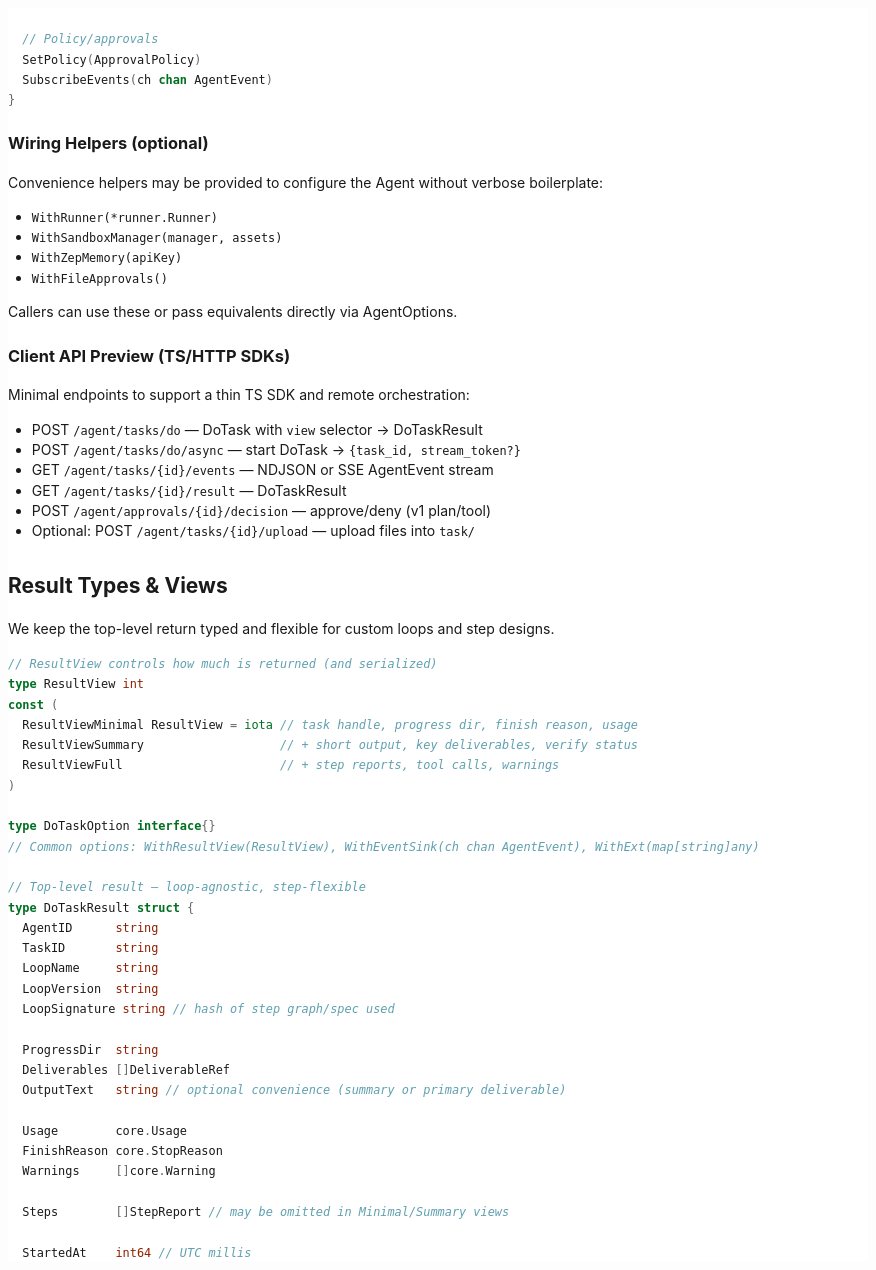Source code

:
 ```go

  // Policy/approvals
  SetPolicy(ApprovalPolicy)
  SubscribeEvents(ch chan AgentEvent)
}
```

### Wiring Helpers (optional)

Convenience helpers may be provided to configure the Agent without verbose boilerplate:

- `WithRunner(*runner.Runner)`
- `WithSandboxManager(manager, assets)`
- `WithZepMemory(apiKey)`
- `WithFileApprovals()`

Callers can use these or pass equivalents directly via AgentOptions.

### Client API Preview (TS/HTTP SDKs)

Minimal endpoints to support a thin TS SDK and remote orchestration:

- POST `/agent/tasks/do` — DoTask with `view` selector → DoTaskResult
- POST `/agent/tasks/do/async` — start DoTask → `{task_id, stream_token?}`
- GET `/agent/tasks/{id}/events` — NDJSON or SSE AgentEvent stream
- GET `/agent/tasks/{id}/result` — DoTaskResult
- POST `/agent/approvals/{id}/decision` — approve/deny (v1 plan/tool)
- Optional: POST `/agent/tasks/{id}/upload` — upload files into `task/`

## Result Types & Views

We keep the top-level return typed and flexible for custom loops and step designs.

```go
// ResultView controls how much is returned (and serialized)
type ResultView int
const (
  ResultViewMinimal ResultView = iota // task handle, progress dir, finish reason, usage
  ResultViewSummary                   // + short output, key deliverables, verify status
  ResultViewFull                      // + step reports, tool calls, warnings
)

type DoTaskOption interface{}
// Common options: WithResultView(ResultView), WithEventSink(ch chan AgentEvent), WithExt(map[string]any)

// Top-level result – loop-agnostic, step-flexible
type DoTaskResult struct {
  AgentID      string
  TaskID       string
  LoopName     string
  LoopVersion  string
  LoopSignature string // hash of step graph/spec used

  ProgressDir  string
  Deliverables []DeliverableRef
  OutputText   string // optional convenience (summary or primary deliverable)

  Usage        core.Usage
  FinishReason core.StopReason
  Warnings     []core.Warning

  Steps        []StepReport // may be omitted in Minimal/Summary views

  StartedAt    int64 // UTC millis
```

==

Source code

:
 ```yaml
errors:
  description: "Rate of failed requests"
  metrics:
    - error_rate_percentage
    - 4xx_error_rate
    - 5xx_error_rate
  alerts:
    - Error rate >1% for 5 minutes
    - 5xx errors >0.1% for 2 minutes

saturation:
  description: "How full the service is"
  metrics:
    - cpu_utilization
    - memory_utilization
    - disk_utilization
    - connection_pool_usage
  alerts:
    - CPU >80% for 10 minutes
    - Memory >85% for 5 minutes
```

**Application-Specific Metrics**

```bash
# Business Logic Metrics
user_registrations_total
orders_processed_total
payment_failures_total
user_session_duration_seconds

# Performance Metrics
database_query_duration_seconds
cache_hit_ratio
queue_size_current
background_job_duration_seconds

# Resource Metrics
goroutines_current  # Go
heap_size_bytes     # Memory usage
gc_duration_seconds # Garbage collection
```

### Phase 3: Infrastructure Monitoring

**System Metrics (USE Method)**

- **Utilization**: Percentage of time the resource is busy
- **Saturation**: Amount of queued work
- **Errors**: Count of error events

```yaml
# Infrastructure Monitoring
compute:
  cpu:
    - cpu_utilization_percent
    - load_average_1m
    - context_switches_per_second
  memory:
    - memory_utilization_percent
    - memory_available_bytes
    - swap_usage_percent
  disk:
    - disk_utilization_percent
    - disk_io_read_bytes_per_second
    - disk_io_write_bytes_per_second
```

Task goal: Each line in the data above either holds "string" or does not. State how many do, as a bare number.

Expected answer: 8